# CONSIGNE 1
Selon le lexique d'argot, d'où les gens de lettres tiennent-ils le mot « snob » ?
# CONSIGNE 2
Dans le lexique d'argot, rebaptisez « troupiers » en « soldats » et redonnez le passage qui s'ouvre sur les mots contenant « - SMALA, s. » et se referme sur « le duc d'Aumale. ».
# CONSIGNE 3
Écrivez la suite du lexique d'argot à partir de son dernier article.

Affranchir un sinve. Faire d'un paresseux un voleur, ou d'un débauché un escarpe.
- SINVINERIE, s. f. Niaiserie.
- SIROP, s. m. Vin,—dans l'argot des faubouriens, qui ont l'honneur de se rencontrer avec Rabelais: «Après s'être bien antidoté l'haleine de sirop vignolat,» dit l'immortel Alcofribas Nasier.
Avoir un coup de sirop de trop. Être ivre.
- SIROTER, v. a. Boire plus que de raison.
Signifie aussi Boire à petits coups.
- SIROTER, v. n. et a. Nettoyer à fond la tête de quelqu'un, la bien peigner, friser et pommader. Argot des coiffeurs.
- SIROTER LE BONHEUR, v. a. Être dans la lune de miel. Argot des faubouriens.
- SIROTEUR, s. m. Ivrogne.
- SIX, s. f. Une des six chandelles dont se compose un paquet d'une livre.
Brûler des six. N'employer que ces chandelles-là.
- SIX-FRANCS, s. m. Outil de bois sur lequel on repasse les habits,—dans l'argot des tailleurs.
- SIX-QUATRE-DEUX (A la), adv. Sans soin, sans grâce, à la hâte,—dans l'argot des bourgeois.
- SMALA, s. f. Famille, ménage,—dans l'argot des troupiers qui ont fait les campagnes d'Afrique.
Se dit depuis la prise de la smala d'Abd-el-Kader par le duc d'Aumale.
- SNOB, s. m. Fat, ridicule, vaniteux,—dans l'argot des gens de lettres, qui ont emprunté cette expression au Livre des Snobs de Thackeray, comme si nous n'avions pas déjà le même mot sous une douzaine de formes.
- SNOBISME, s. m. Fatuité, vanité.

# ENREGISTREMENTS FOURNIS
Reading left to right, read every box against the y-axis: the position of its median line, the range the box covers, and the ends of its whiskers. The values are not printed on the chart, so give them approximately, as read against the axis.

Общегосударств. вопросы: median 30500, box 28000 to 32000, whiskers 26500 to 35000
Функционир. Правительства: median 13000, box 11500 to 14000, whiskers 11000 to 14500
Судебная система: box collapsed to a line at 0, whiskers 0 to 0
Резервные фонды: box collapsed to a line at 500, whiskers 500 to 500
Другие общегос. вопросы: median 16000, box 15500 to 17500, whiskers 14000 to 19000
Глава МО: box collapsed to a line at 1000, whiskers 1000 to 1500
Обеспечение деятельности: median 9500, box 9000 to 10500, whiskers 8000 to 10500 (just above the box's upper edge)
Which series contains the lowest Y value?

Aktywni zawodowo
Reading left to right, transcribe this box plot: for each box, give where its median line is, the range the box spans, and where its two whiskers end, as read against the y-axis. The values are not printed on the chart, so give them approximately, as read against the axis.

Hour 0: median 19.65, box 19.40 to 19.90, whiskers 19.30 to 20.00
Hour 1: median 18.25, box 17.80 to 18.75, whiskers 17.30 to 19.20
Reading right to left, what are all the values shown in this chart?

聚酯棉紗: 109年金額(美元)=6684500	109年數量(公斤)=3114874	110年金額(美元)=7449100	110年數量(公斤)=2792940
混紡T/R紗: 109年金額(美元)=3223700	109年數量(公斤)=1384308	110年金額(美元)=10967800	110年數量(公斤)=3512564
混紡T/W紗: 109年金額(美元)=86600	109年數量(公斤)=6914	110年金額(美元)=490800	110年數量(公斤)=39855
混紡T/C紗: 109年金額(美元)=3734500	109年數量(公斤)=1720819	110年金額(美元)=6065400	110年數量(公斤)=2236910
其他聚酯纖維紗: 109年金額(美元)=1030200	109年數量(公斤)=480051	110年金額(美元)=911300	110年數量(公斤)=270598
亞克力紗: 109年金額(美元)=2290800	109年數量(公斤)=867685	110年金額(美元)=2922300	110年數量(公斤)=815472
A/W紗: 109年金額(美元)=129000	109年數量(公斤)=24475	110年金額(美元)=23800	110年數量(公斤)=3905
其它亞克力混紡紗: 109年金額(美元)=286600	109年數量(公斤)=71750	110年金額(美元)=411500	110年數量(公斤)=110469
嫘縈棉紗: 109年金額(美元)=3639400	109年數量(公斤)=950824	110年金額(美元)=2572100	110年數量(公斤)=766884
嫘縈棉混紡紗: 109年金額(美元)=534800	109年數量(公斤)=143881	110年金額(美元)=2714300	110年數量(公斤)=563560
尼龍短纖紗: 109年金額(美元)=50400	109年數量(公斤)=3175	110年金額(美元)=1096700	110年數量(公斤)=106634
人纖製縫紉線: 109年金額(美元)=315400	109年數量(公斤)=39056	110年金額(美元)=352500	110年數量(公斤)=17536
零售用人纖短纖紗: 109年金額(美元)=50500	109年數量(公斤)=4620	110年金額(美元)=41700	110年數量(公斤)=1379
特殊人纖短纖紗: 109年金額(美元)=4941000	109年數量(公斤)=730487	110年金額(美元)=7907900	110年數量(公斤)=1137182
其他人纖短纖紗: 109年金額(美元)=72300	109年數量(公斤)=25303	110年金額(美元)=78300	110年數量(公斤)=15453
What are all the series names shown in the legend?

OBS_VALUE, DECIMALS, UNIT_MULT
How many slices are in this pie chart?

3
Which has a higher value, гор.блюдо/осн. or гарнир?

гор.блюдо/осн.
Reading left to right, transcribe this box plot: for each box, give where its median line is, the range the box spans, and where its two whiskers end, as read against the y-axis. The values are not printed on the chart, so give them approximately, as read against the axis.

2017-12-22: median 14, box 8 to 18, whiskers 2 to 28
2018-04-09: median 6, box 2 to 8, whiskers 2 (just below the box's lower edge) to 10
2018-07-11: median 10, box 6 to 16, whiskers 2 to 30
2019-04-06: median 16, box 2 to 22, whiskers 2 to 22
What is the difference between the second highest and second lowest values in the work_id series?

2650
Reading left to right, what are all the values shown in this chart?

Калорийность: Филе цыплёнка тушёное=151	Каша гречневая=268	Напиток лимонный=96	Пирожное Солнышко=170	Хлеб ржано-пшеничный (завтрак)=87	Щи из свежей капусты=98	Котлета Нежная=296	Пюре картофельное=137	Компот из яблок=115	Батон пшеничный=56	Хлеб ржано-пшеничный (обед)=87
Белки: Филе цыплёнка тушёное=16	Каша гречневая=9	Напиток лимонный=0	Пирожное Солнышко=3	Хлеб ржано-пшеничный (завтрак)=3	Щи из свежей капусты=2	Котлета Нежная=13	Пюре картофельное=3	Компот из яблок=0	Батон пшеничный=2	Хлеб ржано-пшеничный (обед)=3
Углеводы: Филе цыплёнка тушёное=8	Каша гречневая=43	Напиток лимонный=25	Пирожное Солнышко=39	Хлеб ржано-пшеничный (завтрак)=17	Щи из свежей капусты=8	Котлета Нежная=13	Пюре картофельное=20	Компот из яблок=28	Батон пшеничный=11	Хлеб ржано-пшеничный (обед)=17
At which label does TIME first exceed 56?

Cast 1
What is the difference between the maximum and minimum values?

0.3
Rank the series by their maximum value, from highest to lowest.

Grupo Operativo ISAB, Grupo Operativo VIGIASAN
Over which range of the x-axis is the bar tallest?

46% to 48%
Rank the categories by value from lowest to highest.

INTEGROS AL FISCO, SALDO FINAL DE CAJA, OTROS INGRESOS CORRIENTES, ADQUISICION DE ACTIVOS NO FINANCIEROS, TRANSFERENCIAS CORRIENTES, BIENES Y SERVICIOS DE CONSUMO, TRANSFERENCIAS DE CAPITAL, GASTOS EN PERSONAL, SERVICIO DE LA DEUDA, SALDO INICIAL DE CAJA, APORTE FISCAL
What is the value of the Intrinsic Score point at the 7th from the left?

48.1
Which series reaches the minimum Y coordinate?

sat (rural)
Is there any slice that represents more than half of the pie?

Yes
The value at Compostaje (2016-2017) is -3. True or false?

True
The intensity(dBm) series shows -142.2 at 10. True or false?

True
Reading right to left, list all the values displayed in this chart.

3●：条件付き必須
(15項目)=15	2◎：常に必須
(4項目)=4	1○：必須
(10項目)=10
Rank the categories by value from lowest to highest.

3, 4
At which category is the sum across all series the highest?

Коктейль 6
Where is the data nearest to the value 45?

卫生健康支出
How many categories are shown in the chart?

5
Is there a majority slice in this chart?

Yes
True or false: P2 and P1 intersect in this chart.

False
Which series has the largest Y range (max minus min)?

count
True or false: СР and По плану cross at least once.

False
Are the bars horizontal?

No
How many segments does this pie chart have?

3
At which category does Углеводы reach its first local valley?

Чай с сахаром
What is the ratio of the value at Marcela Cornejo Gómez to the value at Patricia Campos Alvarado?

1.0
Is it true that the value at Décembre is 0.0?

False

# ZONE DE RÉPONSE 1
Ils l'ont emprunté au Livre des Snobs de Thackeray.

# ZONE DE RÉPONSE 2
- SMALA, s. f. Famille, ménage,—dans l'argot des soldats qui ont fait les campagnes d'Afrique.
Se dit depuis la prise de la smala d'Abd-el-Kader par le duc d'Aumale.

# ZONE DE RÉPONSE 3
- SNOBOYE, adj. Parfait, excellent, chocnosof,—dans l'argot des faubouriens.
- SOCIÉTÉ DU DOIGT DANS L'œIL, s. f. Association pour rire, formée par Nadar, dans laquelle on enrégimente à leur insu les gens qui «se fourrent le doigt dans l'œil».
- SOCIÉTÉ DU FAUX COL, s. f. Société de secours mutuels que forment entre eux les comédiens pour se débarrasser des raseurs, des importuns, des gêneurs.
Le signe de détresse que font entre eux les membres de la Société du faux col consiste à passer le doigt sur le col de la chemise.
Cette société s'appelle aussi la Société du rachat des captifs.
- SODA, s. m. Mélange de sirop de groseille et d'eau de seltz (soda-water).
- SœUR, s. f. Maîtresse,—dans l'argot des soldats et des voyous, qui, sans s'en douter, se servent du même mot que les Romains, dans le même sens, soror. Les Romains avaient de plus le mâle de la sœur, qui était le frater.
On dit aussi: Nos sœurs du peuple, pour désigner certaines victimes cloîtrées, qui ne se plaignent pas de l'être. Au xvie siècle, on disait: Nos cousines.
Sœur se trouve, avec cette dernière acception, dans le Dictionnaire de Leroux.
- SœUR, s. f. Fille ou femme,—dans l'argot des francs-maçons.
- SœURS blanches, s. f. pl. Les dents,—dans l'argot des voleurs.
- SOIFFARD, s. m. Ivrogne,—dans l'argot des faubouriens.
On dit aussi Soiffeur.
- SOIFFER, v. n. Boire outre mesure,—sous prétexte de soif.
- SOIGNÉ, s. m. Chose de qualité supérieure, vin ou chapeau, tabac ou salade, etc.
- SOIGNÉE, s. f. Chose étonnante, difficile à croire; événement extraordinaire.
Signifie aussi elliptiquement. Correction violente,—pile donnée avec soin.
- SOIGNER, v. a. Battre quelqu'un avec un soin dont il n'est nullement reconnaissant.
- SOIGNER SES ENTRÉES. Se faire applaudir à son entrée en scène par les chevaliers du lustre. Argot des coulisses.
- SOIR, s. m. Journal du soir,—dans l'argot des gandins.
Cette ellipse est à la mode depuis quelque temps dans les cafés des boulevards.
- SOISSONNAIS, s. m. pl. Haricots,—dans l'argot des voleurs, qui savent que Soissons est la patrie de ce farineux.
- SOLDAT DU PAPE, s. m. Mauvais soldat,—dans l'argot du peuple.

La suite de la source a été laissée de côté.